2. Op grond van de stukken en het in raadkamer verhandelde kan het volgende worden vastgesteld:
De onderhavige strafzaak betreft de verdenking, dat verzoeker, zijn vader heeft mishandeld en het slot van een celdeur heeft vernield. Verzoeker heeft hiervoor een aantal maanden in voorlopige hechtenis doorgebracht.
Op 7 februari 2008 heeft de officier van justitie een kennisgeving voorwaardelijke niet vervolging uit doen gaan naar verdachte, in verband met diens gezondheidstoestand. Deze kennisgeving is op 22 februari 2008 aan verzoeker in persoon betekend.
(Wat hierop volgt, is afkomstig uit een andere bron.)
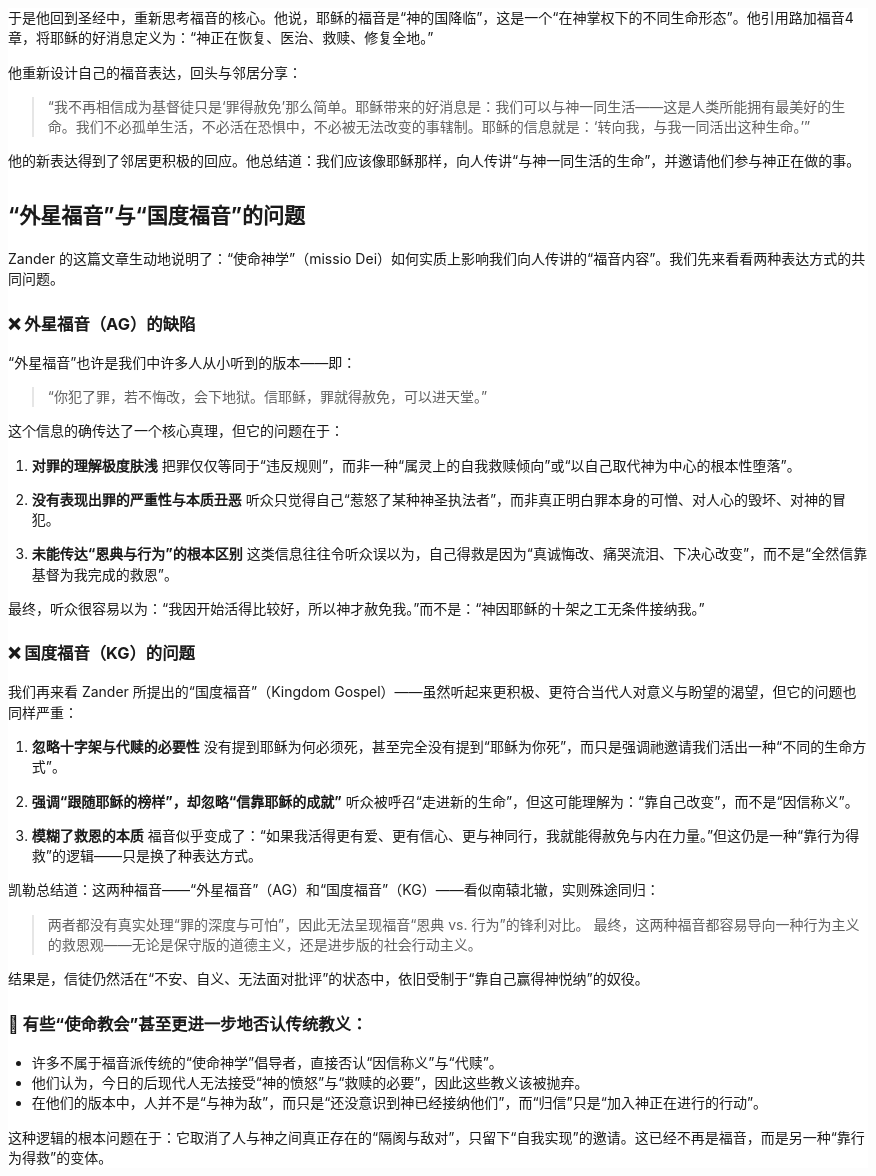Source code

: 于是他回到圣经中，重新思考福音的核心。他说，耶稣的福音是“神的国降临”，这是一个“在神掌权下的不同生命形态”。他引用路加福音4章，将耶稣的好消息定义为：“神正在恢复、医治、救赎、修复全地。”

他重新设计自己的福音表达，回头与邻居分享：

> “我不再相信成为基督徒只是‘罪得赦免’那么简单。耶稣带来的好消息是：我们可以与神一同生活——这是人类所能拥有最美好的生命。我们不必孤单生活，不必活在恐惧中，不必被无法改变的事辖制。耶稣的信息就是：‘转向我，与我一同活出这种生命。’”

他的新表达得到了邻居更积极的回应。他总结道：我们应该像耶稣那样，向人传讲“与神一同生活的生命”，并邀请他们参与神正在做的事。

## “外星福音”与“国度福音”的问题

Zander 的这篇文章生动地说明了：“使命神学”（missio Dei）如何实质上影响我们向人传讲的“福音内容”。我们先来看看两种表达方式的共同问题。

### ❌ 外星福音（AG）的缺陷

“外星福音”也许是我们中许多人从小听到的版本——即：

> “你犯了罪，若不悔改，会下地狱。信耶稣，罪就得赦免，可以进天堂。”

这个信息的确传达了一个核心真理，但它的问题在于：

1. **对罪的理解极度肤浅**
   把罪仅仅等同于“违反规则”，而非一种“属灵上的自我救赎倾向”或“以自己取代神为中心的根本性堕落”。

2. **没有表现出罪的严重性与本质丑恶**
   听众只觉得自己“惹怒了某种神圣执法者”，而非真正明白罪本身的可憎、对人心的毁坏、对神的冒犯。

3. **未能传达“恩典与行为”的根本区别**
   这类信息往往令听众误以为，自己得救是因为“真诚悔改、痛哭流泪、下决心改变”，而不是“全然信靠基督为我完成的救恩”。

最终，听众很容易以为：“我因开始活得比较好，所以神才赦免我。”而不是：“神因耶稣的十架之工无条件接纳我。”

### ❌ 国度福音（KG）的问题

我们再来看 Zander 所提出的“国度福音”（Kingdom Gospel）——虽然听起来更积极、更符合当代人对意义与盼望的渴望，但它的问题也同样严重：

1. **忽略十字架与代赎的必要性**
   没有提到耶稣为何必须死，甚至完全没有提到“耶稣为你死”，而只是强调祂邀请我们活出一种“不同的生命方式”。

2. **强调“跟随耶稣的榜样”，却忽略“信靠耶稣的成就”**
   听众被呼召“走进新的生命”，但这可能理解为：“靠自己改变”，而不是“因信称义”。

3. **模糊了救恩的本质**
   福音似乎变成了：“如果我活得更有爱、更有信心、更与神同行，我就能得赦免与内在力量。”但这仍是一种“靠行为得救”的逻辑——只是换了种表达方式。

凯勒总结道：这两种福音——“外星福音”（AG）和“国度福音”（KG）——看似南辕北辙，实则殊途同归：

> 两者都没有真实处理“罪的深度与可怕”，因此无法呈现福音“恩典 vs. 行为”的锋利对比。
> 最终，这两种福音都容易导向一种行为主义的救恩观——无论是保守版的道德主义，还是进步版的社会行动主义。

结果是，信徒仍然活在“不安、自义、无法面对批评”的状态中，依旧受制于“靠自己赢得神悦纳”的奴役。

### 📌 有些“使命教会”甚至更进一步地否认传统教义：

* 许多不属于福音派传统的“使命神学”倡导者，直接否认“因信称义”与“代赎”。
* 他们认为，今日的后现代人无法接受“神的愤怒”与“救赎的必要”，因此这些教义该被抛弃。
* 在他们的版本中，人并不是“与神为敌”，而只是“还没意识到神已经接纳他们”，而“归信”只是“加入神正在进行的行动”。

这种逻辑的根本问题在于：它取消了人与神之间真正存在的“隔阂与敌对”，只留下“自我实现”的邀请。这已经不再是福音，而是另一种“靠行为得救”的变体。
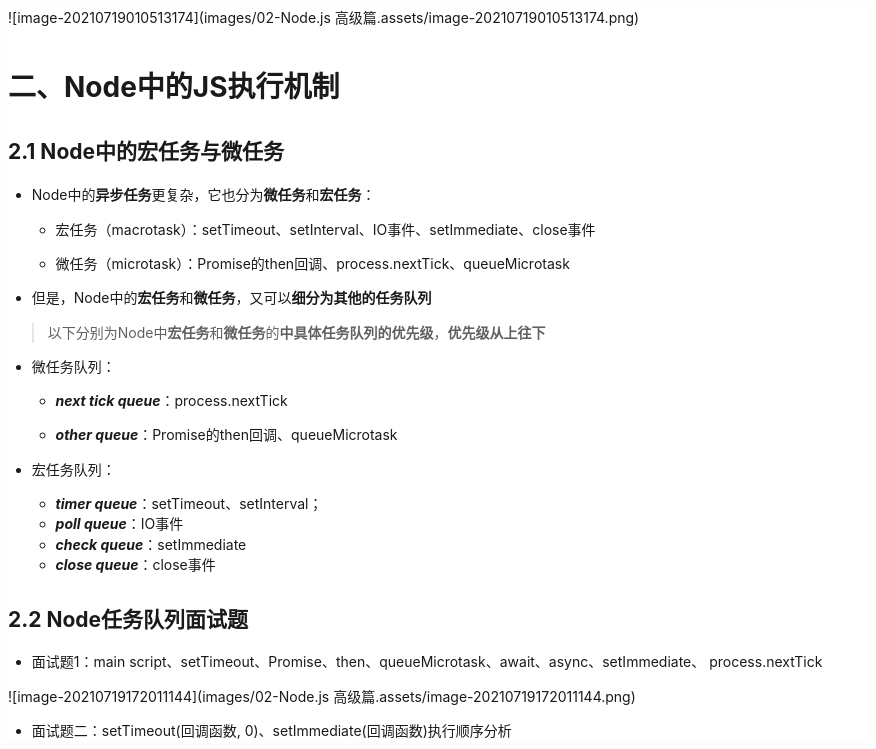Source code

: ![image-20210719010513174](images/02-Node.js 高级篇.assets/image-20210719010513174.png)







# 二、Node中的JS执行机制

## 2.1 Node中的宏任务与微任务

- Node中的**异步任务**更复杂，它也分为**微任务**和**宏任务**： 

    - 宏任务（macrotask）：setTimeout、setInterval、IO事件、setImmediate、close事件

    -  微任务（microtask）：Promise的then回调、process.nextTick、queueMicrotask

        

- 但是，Node中的**宏任务**和**微任务**，又可以**细分为其他的任务队列**

>以下分别为Node中**宏任务**和**微任务**的**中具体任务队列的优先级**，**优先级从上往下**
>

- 微任务队列：

    - ***next tick queue***：process.nextTick 

    - ***other queue***：Promise的then回调、queueMicrotask

        

- 宏任务队列：

    - ***timer queue***：setTimeout、setInterval；
    - ***poll queue***：IO事件
    - ***check queue***：setImmediate
    - ***close queue***：close事件





## 2.2 Node任务队列面试题

- 面试题1：main script、setTimeout、Promise、then、queueMicrotask、await、async、setImmediate、 process.nextTick

![image-20210719172011144](images/02-Node.js 高级篇.assets/image-20210719172011144.png)





- 面试题二：setTimeout(回调函数, 0)、setImmediate(回调函数)执行顺序分析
Uit deze mededeling blijkt dat verdachte door de officier van justitie ter zake van bovengenoemde feiten niet zal worden vervolgd, onder voorwaarde dat verdachte zich gedurende een proeftijd van 1 jaar, ingaande op de dag van uitreiking van de kennisgeving, niet aan enig strafbaar feit zal schuldig maken dan wel op andere wijze zal misdragen.
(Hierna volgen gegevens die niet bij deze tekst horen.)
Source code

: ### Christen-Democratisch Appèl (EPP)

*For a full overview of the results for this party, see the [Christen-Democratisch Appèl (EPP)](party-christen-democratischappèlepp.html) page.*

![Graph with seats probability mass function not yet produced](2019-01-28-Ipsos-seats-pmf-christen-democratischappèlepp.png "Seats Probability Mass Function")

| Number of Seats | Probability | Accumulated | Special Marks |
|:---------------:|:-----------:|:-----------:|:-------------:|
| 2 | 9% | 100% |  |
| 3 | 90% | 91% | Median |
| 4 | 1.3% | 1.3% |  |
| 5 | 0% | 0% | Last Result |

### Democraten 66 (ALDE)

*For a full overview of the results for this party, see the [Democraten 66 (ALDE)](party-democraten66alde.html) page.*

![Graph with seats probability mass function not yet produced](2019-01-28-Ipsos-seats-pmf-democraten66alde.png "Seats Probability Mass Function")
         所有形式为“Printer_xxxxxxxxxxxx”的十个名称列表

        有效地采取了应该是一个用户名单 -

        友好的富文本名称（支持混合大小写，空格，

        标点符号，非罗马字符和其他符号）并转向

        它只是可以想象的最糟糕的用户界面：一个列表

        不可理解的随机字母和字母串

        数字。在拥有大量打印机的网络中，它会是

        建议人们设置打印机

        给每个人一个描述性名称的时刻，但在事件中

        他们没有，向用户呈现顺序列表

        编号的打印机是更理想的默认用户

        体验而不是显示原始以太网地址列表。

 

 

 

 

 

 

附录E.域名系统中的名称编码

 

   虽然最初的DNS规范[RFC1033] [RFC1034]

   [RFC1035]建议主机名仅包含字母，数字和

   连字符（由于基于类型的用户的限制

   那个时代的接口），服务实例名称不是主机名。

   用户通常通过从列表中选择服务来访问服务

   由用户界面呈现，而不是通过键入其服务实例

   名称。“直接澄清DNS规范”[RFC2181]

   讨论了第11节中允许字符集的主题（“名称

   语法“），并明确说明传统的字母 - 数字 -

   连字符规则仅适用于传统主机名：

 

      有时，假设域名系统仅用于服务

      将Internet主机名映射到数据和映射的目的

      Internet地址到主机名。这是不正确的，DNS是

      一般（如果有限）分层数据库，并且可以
3. Bij de beoordeling van het verzoek moet als uitgangspunt gelden, dat artikel 36 van het Wetboek van Strafvordering blijkens zijn aanhef slechts toepassing kan vinden, indien een vervolging “niet wordt voortgezet”.
4. Nu, gelet op het feit dat de, aan het voorwaardelijk sepot gekoppelde proeftijd nog niet verstreken is, valt niet uit te sluiten dat het vervolgingsrecht van de officier van justitie weer zal herleven. Het is derhalve nog niet zeker dat de zaak niet wordt voortgezet. Om die reden zal het verzoek worden afgewezen.
Beslissing
Wijst het verzoek af.
Deze beslissing is gegeven door mr. Gilhuis, in tegenwoordigheid van Heebink, griffier en uitgesproken in het openbaar op 26 juni 2008.